SELECTED EXTRACT:
____

You can go even further with this in other languages, with things like dependent typing - which can assert (among other interesting properties) that, for example, something like
get_elem_at_index(array, index)
cannot ever have index outside the bounds of the array, but checked statically at compilation time - and this is the key, without knowing a priori what the length of array is.
"In Idris, a length-indexed vector is Vect n a (length n is in the type), and a valid index into length n is Fin n ('a natural number strictly less than n')."
Similar tricks work with division that might result in inf/-inf, to prevent them from typechecking, and more subtle implications in e.g. higher order types and functions
How does that work? If the length of the array is read from stdin for example, it would be impossible to know it at compile time. Presumably this is limited somehow?

____

DATA UNDER STUDY:
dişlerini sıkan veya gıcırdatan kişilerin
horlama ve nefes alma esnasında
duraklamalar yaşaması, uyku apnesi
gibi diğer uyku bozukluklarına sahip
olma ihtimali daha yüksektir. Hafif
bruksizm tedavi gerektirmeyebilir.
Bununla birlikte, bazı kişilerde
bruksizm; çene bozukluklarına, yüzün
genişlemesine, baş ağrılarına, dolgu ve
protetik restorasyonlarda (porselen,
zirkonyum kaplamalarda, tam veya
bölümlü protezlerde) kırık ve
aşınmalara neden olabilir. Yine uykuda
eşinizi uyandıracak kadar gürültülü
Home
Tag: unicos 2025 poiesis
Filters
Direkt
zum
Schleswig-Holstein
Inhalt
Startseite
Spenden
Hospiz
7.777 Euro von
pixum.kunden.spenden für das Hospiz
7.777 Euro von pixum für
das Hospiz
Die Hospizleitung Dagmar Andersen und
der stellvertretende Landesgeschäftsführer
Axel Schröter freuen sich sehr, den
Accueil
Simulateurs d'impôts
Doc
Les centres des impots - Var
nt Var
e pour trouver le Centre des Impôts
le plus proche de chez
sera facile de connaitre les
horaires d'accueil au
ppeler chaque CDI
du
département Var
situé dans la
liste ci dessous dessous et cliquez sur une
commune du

____

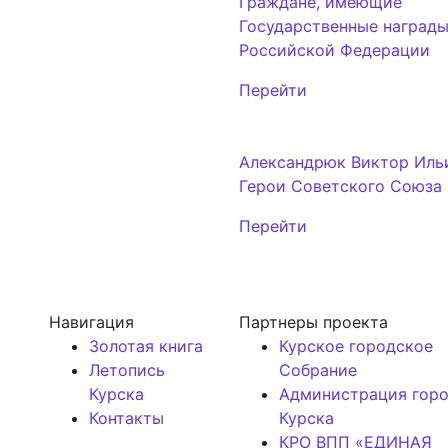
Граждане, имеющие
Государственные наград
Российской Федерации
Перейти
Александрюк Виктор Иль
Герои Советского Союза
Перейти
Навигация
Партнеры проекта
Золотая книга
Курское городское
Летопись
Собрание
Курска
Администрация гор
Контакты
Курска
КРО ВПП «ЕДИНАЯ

____

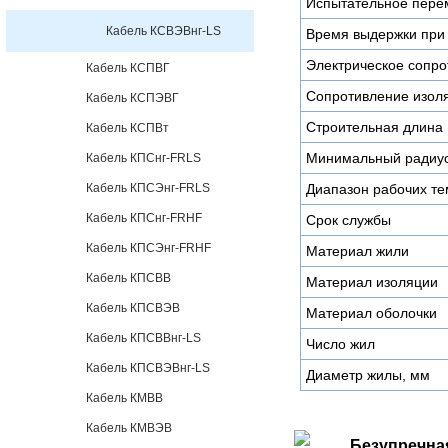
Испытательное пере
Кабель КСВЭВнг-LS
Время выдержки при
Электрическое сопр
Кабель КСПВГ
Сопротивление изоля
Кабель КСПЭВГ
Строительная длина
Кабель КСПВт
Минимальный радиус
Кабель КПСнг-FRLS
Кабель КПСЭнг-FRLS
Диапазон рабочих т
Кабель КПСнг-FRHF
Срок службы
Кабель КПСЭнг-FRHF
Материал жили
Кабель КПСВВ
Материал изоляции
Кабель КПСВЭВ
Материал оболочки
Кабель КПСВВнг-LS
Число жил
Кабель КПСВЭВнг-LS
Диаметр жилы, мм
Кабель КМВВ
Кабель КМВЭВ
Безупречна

____

REQUEST:
Answer these questions about the dependent typing discussion:
1. When is the bounds check on the index performed?
2. In Idris, what type gives a valid index into a vector of length n?
3. What input source does the final post give as an example of an array length that could not be known at compile time?

SOLUTION FOR THIS TASK:
1. Statically, at compilation time.
2. Fin n.
3. stdin.